Learning to design curriculum, facilitate arts programming, fundraising, and program management, our graduates can expect to get jobs as for-profit and non-profit arts and education organizations, as program coordinators/directors, outreach managers/coordinators, teaching artists; as community organizers and advocates in education, social work, or activist organizations, as gallery managers, or freelance as community-based art educators.
Students choosing to focus on policy might also find employment in local or national arts councils and arts and culture branches of government. Positions in museums, galleries, and artist-run centers may include museum education assistants/directors, museum educators and curators, school-museum partnership coordinators, community engagement specialists, arts administrators, visitor experience specialists, heritage interpreters, and gallery managers. Graduates also pursue jobs in local, national, or international museum education associations and governmental departments.
The PhD in Art History and Education provides an interdisciplinary, theoretically informed, methodologically diverse two track PhD program: with one track in Art History and one in Art and Visual Culture Education.
ART & VISUAL CULTURE EDUCATION TRACK
This advanced degree prepares artist/teacher/researchers who contribute to the research, creative scholarship, knowledge, theory, and practice of art and visual culture education in university, school, museum, community, or other arts leadership positions. The program is focused on contemporary intersections of art, visual culture, and education in all settings.
This program enables students to investigate in-depth, significant issues pertaining to the theory and practice of Art and Visual Culture Education in North America as well as globally. Students in this program gain the tools to develop their research interests and explore methods of conducting research. Graduates from our program have gone on to pursue careers teaching in Higher Education, as well as to take leadership roles in arts organizations.
The minor involves 18 units of Art & Visual Culture Education coursework
Wildcat Art
Wildcat Art is a non-profit program that serves the Tucson community while providing hands-on teaching experience for advanced undergraduate and graduate Art & Visual Culture Education students. The six-week-long Saturday art program, offered every spring, encourages K-12 students to explore ideas and issues through contemporary and traditional art media and practices.
This year’s theme is creating art focused on food and how it connects us. The program will be held every Saturday, March 23-April 27, 2024, from 9 a.m. to noon at the School of Art, 1031 N. Olive Road. The fee is $60 per child, but scholarships are available. Register for Wildcat Art!

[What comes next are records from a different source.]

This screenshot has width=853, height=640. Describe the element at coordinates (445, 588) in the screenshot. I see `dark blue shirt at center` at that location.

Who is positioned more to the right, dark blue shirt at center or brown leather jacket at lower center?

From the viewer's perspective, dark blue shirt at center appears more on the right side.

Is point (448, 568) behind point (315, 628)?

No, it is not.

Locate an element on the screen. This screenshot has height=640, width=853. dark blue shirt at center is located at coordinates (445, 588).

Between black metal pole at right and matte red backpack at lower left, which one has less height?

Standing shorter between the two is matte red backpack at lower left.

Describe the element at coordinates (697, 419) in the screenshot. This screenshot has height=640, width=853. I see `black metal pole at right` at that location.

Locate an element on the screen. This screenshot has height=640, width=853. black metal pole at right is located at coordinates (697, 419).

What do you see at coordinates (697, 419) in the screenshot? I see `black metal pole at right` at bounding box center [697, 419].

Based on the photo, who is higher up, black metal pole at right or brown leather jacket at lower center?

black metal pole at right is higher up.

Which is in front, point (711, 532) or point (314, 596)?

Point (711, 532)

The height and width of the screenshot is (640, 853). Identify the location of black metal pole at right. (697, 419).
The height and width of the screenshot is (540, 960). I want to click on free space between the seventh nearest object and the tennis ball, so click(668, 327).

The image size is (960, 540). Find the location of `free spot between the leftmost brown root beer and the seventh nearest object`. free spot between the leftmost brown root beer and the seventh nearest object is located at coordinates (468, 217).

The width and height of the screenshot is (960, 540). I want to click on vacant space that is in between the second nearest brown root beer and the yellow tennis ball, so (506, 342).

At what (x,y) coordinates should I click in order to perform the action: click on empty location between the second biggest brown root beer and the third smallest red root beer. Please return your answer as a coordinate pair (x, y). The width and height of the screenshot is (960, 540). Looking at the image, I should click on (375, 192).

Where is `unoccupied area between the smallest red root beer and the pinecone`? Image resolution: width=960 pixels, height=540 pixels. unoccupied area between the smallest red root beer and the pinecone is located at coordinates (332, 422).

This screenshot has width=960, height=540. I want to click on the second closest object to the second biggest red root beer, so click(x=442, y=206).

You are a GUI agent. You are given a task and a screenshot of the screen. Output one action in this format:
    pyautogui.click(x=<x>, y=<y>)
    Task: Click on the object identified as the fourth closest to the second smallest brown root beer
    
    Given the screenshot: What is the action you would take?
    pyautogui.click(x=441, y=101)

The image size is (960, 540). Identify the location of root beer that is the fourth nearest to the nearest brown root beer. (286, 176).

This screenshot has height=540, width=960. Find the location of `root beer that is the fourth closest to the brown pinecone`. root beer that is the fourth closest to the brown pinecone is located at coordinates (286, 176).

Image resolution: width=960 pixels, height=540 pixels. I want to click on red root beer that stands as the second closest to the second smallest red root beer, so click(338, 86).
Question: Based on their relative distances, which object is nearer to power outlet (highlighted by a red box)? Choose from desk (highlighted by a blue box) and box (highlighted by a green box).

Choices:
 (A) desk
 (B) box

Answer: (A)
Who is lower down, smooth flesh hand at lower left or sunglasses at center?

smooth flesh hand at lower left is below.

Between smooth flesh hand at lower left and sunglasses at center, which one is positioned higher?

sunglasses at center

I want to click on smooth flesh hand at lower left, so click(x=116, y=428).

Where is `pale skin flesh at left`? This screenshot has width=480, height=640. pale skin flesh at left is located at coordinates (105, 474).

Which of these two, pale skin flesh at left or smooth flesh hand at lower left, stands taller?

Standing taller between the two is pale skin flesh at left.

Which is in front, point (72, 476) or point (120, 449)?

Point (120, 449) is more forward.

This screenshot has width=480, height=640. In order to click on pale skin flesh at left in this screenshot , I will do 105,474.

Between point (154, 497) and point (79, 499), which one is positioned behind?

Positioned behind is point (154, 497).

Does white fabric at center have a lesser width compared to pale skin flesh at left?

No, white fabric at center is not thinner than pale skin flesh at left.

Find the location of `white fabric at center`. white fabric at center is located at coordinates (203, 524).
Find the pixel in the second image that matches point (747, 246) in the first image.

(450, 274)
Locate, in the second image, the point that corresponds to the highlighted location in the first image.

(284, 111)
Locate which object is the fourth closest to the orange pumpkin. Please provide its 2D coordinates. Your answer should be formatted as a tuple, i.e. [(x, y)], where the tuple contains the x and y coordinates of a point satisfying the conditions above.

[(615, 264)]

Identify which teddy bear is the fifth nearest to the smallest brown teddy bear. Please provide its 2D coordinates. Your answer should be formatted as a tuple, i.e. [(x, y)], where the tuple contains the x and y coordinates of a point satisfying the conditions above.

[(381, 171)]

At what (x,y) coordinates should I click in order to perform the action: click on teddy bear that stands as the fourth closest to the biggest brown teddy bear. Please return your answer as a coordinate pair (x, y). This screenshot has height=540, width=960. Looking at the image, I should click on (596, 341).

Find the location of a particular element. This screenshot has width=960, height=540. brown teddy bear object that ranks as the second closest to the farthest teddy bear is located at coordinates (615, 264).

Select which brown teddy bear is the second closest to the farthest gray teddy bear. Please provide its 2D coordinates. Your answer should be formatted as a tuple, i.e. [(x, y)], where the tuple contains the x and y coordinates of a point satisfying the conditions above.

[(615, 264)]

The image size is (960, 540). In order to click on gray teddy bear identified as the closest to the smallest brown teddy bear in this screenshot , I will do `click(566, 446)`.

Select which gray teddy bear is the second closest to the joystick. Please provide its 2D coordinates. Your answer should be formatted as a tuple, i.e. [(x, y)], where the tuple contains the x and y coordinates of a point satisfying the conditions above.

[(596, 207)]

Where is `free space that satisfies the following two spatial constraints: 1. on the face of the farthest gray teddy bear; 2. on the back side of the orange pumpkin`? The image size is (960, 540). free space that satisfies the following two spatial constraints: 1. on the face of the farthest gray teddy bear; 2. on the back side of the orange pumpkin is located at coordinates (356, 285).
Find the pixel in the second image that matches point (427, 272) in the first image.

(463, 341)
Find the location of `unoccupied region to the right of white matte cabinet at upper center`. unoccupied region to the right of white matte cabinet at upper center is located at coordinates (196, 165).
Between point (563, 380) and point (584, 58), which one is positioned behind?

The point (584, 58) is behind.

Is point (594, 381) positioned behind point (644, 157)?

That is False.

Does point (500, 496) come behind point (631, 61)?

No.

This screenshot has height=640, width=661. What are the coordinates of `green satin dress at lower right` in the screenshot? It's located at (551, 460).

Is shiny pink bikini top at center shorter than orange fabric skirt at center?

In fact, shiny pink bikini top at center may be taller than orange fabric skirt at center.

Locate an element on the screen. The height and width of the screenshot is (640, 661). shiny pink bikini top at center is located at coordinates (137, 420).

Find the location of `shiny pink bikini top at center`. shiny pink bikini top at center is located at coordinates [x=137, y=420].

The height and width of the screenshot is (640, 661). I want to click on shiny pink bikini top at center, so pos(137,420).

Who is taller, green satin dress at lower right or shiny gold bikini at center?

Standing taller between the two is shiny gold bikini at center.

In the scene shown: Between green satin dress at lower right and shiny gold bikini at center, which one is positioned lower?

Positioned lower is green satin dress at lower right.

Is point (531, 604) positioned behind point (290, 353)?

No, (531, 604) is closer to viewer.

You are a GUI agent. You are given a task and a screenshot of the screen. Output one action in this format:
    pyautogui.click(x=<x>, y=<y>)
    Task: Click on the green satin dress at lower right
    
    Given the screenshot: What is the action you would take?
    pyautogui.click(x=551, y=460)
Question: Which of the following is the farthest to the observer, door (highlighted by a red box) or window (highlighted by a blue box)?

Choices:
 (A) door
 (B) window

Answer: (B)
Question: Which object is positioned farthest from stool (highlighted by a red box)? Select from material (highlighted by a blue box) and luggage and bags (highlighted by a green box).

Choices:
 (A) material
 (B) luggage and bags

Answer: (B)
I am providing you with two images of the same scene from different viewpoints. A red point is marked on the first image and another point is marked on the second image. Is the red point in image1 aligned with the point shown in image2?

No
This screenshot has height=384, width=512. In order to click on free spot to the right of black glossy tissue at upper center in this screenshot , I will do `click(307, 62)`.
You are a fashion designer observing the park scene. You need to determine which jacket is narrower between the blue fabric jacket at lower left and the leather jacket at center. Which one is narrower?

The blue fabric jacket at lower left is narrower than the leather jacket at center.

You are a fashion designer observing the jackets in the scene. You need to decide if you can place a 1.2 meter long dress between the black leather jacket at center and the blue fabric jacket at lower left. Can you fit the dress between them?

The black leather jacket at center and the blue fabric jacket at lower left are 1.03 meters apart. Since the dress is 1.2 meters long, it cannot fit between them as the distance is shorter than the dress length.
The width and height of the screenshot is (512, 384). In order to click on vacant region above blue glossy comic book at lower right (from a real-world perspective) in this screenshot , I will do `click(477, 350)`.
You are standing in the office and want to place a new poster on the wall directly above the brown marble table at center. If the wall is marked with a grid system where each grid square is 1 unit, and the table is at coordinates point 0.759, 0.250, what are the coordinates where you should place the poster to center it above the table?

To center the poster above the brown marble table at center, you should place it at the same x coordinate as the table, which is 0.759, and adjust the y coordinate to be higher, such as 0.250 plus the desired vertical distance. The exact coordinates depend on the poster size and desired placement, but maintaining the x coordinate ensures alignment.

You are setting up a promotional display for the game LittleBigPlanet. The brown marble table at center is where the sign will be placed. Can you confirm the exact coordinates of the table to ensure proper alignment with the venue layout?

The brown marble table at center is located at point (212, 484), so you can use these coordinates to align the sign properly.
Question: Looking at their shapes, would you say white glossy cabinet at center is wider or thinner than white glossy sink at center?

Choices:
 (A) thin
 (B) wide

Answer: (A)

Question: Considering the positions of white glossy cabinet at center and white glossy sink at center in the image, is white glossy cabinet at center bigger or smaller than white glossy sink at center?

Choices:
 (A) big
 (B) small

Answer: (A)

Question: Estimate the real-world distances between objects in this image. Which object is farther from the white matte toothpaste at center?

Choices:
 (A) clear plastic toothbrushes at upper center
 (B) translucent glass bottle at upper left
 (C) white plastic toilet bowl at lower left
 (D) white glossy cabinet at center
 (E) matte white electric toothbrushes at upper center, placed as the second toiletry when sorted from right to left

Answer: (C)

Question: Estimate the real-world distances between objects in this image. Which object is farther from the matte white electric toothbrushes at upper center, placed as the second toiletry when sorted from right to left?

Our curriculum has included experiences in movement and contemporary dance, narrative and storytelling, calligraphic printing, cyanotype photography, post-modern architecture, clay, stop-frame animation, and other art-making processes. A recent theme explored was Identity: Your Interconnected Worlds, which included personal geographies, diversity, our desert environment and sustainability, community, collaboration, and identity. Each year we visit on-campus museums as part of the program and invite local artists to talk to participating children and youth.
Our annual exhibition for students and their families will be held at the School of Art’s Lionel Rombach Gallery on Saturday, April 27, from 10 a.m. to noon. While serving the larger Tucson community, this program also serves as a lab school for students in the program, an exciting opportunity for teachers-in-training.